**EXERCISE REQUIREMENTS:**
Reproduce word for word the lines between those holding "de R$ 206.090,00" and "líderes diversos/as y espirituales", inclusive, and nothing else from the data below.

══ DATA EXTRACTS

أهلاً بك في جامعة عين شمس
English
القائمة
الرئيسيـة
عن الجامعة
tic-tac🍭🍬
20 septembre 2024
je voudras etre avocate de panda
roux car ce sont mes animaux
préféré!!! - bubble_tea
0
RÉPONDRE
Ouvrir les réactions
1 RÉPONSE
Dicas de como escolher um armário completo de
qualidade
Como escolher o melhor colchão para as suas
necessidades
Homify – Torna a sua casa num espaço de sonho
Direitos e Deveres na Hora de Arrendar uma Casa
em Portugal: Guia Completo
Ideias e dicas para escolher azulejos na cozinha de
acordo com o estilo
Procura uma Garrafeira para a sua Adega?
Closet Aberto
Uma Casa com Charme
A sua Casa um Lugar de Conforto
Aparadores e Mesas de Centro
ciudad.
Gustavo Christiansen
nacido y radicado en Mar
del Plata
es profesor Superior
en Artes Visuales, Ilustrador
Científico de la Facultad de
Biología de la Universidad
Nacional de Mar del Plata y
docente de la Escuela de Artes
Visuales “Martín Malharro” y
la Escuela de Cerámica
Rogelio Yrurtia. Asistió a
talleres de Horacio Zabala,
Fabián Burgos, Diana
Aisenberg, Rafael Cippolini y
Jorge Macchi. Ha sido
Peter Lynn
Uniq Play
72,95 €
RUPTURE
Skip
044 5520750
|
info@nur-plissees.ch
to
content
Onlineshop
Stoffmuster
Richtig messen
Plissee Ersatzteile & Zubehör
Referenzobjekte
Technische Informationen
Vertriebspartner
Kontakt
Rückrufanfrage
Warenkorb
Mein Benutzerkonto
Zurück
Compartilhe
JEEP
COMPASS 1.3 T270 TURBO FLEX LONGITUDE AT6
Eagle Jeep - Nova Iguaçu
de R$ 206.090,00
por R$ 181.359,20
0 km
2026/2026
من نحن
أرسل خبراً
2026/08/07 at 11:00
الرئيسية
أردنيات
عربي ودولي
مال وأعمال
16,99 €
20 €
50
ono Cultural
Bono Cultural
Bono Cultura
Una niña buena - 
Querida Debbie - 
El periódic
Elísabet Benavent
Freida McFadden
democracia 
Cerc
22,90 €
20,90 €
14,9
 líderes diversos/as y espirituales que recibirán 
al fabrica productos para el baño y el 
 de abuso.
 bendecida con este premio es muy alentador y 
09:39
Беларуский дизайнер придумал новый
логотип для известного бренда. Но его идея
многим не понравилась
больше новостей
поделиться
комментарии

════
══ DATA EXTRACTS

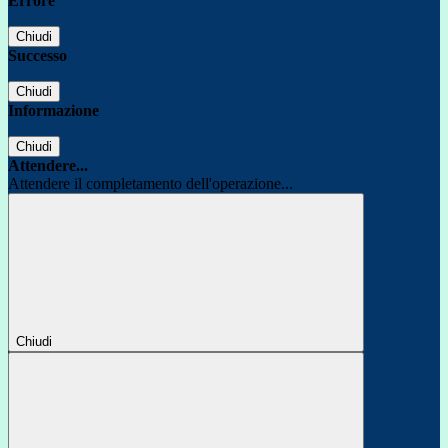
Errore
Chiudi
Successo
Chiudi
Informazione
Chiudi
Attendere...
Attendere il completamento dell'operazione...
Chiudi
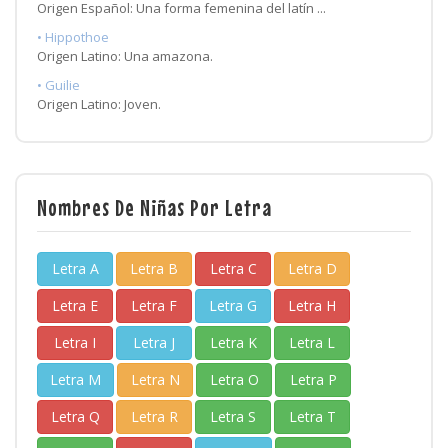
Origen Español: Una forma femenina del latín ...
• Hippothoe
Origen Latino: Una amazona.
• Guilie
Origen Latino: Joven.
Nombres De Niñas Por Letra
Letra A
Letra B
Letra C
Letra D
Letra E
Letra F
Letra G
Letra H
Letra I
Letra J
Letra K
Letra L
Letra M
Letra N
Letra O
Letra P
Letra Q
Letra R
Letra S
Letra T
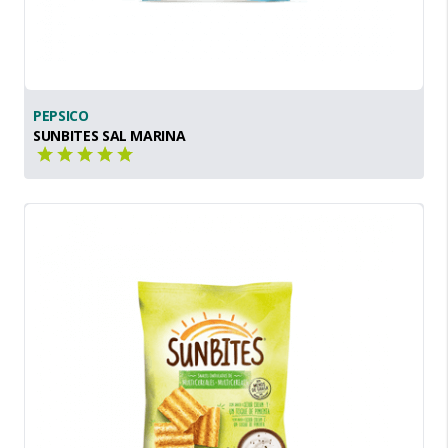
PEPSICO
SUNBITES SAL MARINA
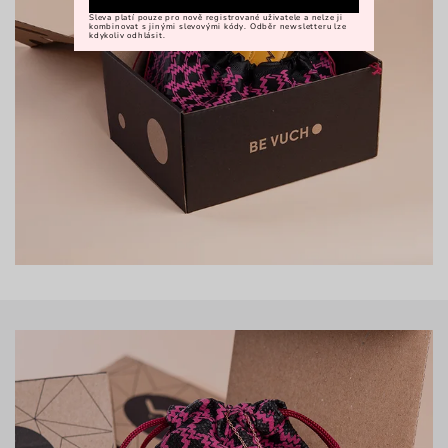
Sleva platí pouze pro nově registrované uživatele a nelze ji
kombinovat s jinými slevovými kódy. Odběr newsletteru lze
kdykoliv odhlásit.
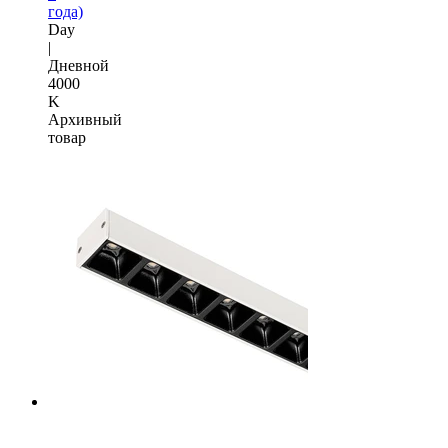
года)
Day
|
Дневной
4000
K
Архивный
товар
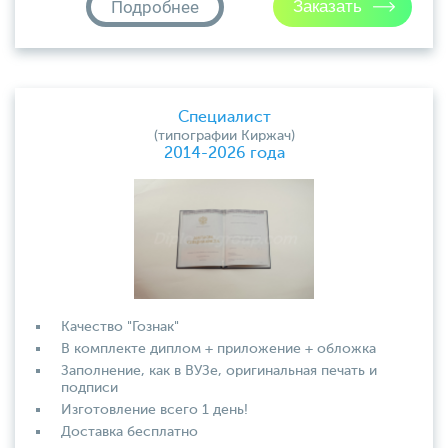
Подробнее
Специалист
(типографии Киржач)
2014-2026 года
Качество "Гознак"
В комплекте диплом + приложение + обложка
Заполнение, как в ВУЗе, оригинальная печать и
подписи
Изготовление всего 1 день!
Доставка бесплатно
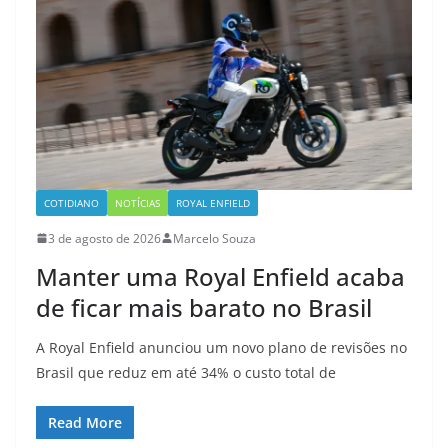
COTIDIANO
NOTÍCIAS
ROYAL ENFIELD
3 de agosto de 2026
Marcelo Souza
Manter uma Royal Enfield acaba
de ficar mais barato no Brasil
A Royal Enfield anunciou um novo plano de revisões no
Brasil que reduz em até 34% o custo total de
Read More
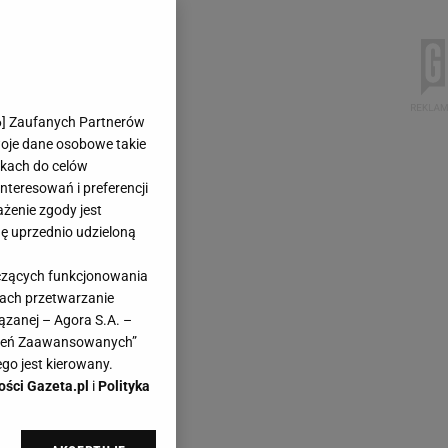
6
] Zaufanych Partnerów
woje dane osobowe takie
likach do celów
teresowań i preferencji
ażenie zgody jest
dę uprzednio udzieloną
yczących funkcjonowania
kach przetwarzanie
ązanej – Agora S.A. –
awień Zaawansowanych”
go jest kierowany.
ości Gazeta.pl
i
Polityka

════

**ANSWER TO THIS TASK:**
de R$ 206.090,00
por R$ 181.359,20
0 km
2026/2026
من نحن
أرسل خبراً
2026/08/07 at 11:00
الرئيسية
أردنيات
عربي ودولي
مال وأعمال
16,99 €
20 €
50
ono Cultural
Bono Cultural
Bono Cultura
Una niña buena - 
Querida Debbie - 
El periódic
Elísabet Benavent
Freida McFadden
democracia 
Cerc
22,90 €
20,90 €
14,9
 líderes diversos/as y espirituales que recibirán 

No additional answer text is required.